Taking the time to ensure you’re looking after yourself can greatly reduce your symptoms and speed up your recovery. You can also use remedies such as those listed below to ease common winter symptoms.
- Recovery from winter colds can be helped with plenty of rest and sleep, staying warm, and drinking lots. You should start to feel better after about a week.
- Cold air can trigger asthma attacks – if you have asthma, try avoiding heading outside on very cold, windy days.
- Cold weather can also cause arthritic joints to feel more painful. To boost your mood, try some gentle exercise such as swimming to release endorphins. You can also use hot water bottles and heat packs to ease pain in certain areas.
- If you’re suffering from a sore throat, try dissolving a teaspoon of salt in a glass of partially-cooled boiled water, and gargling with it. Salt water can help ease inflammation- but won’t cure the infection.
- If you have contracted norovirus (winter vomiting bug), make sure you drink plenty of fluids to replace what you’re losing and prevent you getting dehydrated.
Step 2: Online and Other Health Resources
The UK has a number of reliable online sources of health information. You can use these to get an idea of what your symptoms might be, and some common care instructions, before booking in to see your GP.
If you urgently need healthcare advice or directions, but it isn’t an emergency, NHS 111 is a free service that is designed to make it easier to access urgent medical help. Simply dial 111 from the UK and you will be put through to trained advisors who will ask questions to determine what kind of help you need.

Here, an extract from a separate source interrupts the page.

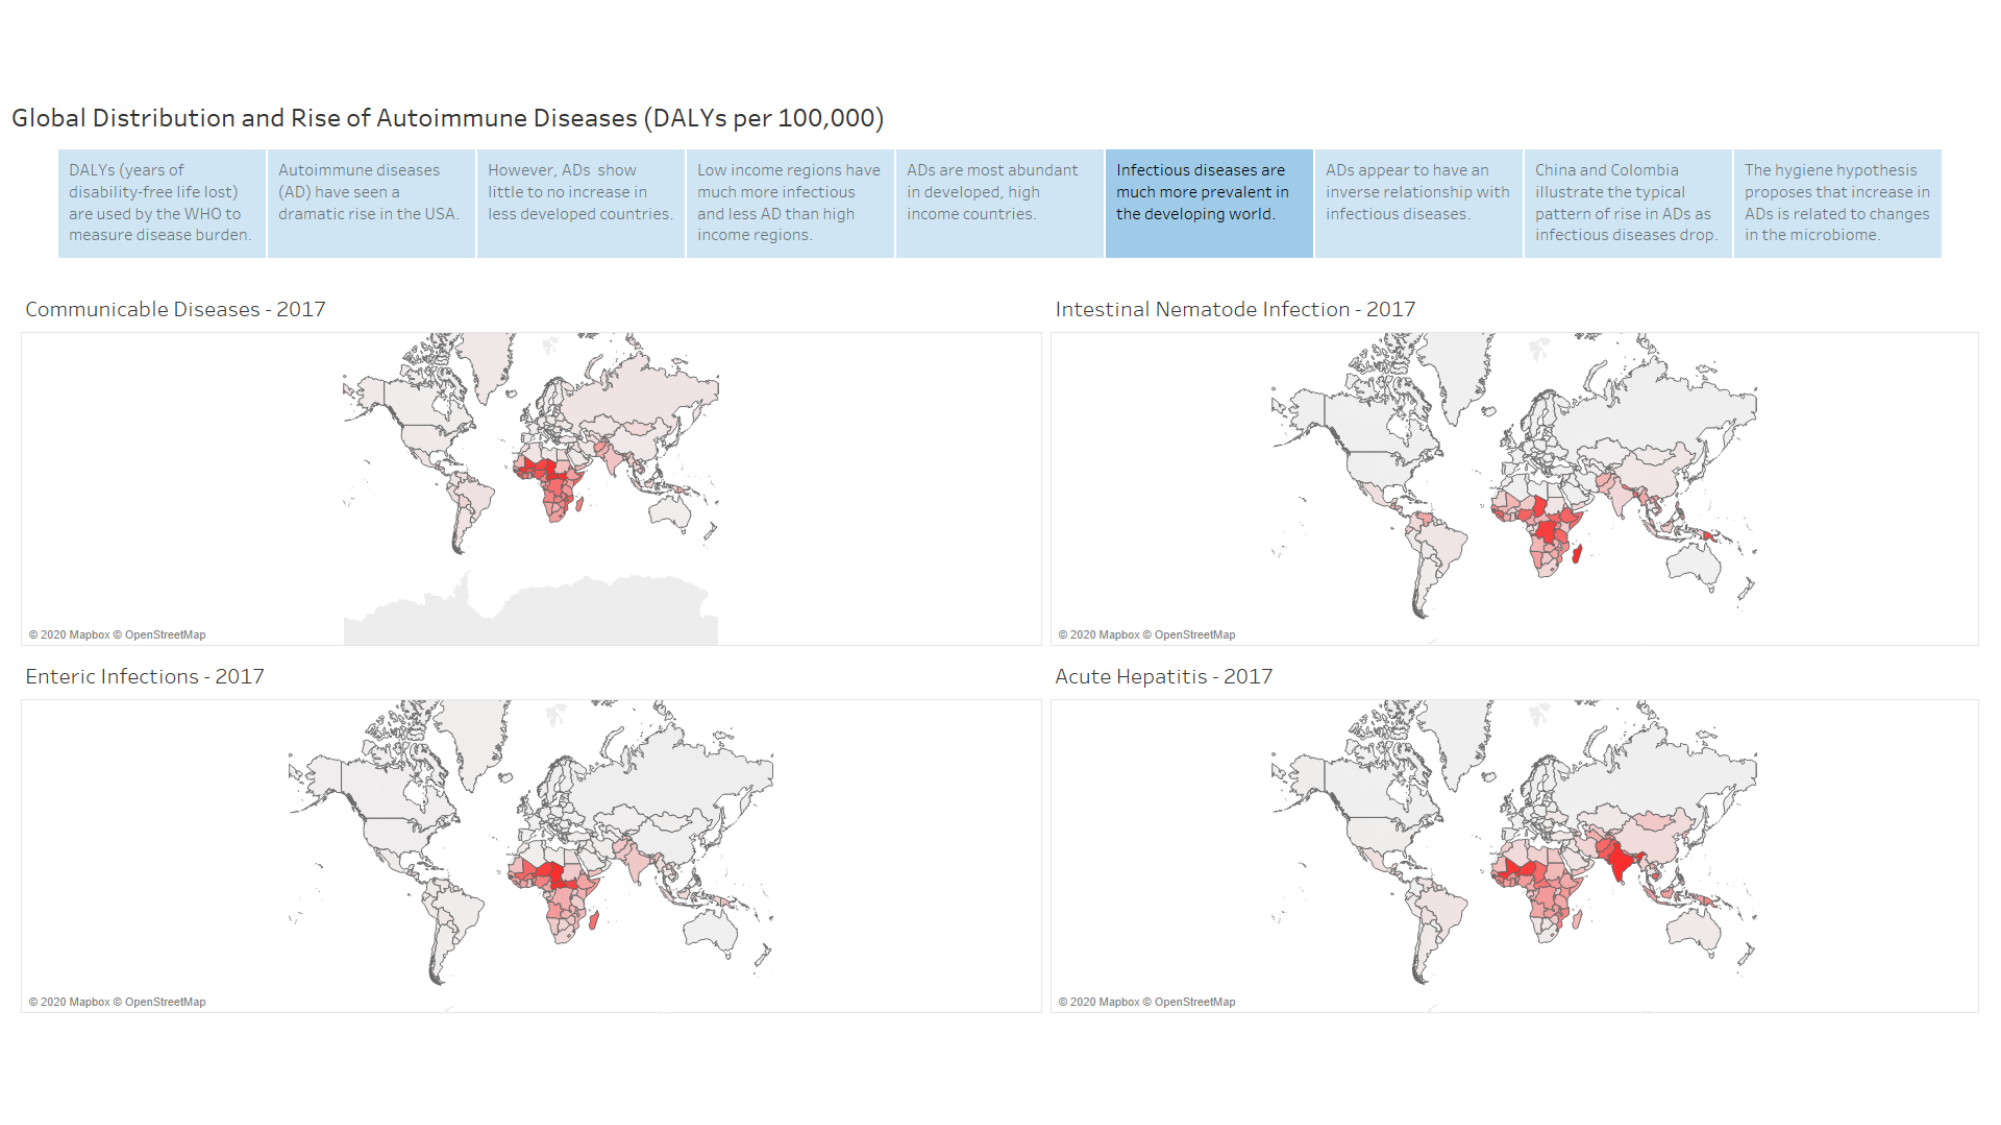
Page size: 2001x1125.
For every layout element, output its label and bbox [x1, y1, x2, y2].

They can direct you to local services that can help, give you health advice, and immediately send an ambulance if they think it is required.
NHS Choices is the official advice site of the NHS. A great starting point is the Winter Health category page, which has pages of symptoms and advice about the common cold, winter vomiting bugs such as norovirus, seasonal flu, and general winter health tips.
The site also has information on the most common conditions and their treatments on its Health A-Z page.
Other Useful Websites
- NHS Stop Smoking – smokefree.nhs.uk
- Alcoholics Anonymous – www.alcoholics-anonymous.org.uk
- Department of Health – www.dh.gov.uk
- Samaritans – www.samaritans.org.uk
- Counseling Directory – www.counselling-directory.org.uk
Step 3: Pharmacy Advice and Treatment
Pharmacists in the UK can do a lot more than just dispense prescription medication. They are a great first port of call for minor symptoms to see whether you need to get a GP appointment.
You don’t need an appointment to see a pharmacist- just walk in. They can give you advice and recommend treatments for common illnesses including colds, coughs, earache, sore throats, skin rashes, constipation, head lice, cystitis, period pain, and nappy rash. If they think your symptoms are more severe, they might recommend you get a GP appointment to follow up.
Pharmacies in some parts of the UK have an NHS minor ailment scheme, and can provide you with medicine at no cost, without a GP referral. The medicines that are covered by this depend on which area in the UK you live.
Thank you for completing your “3 before GP”. You’ve helped free up vital appointments for those who need them the most.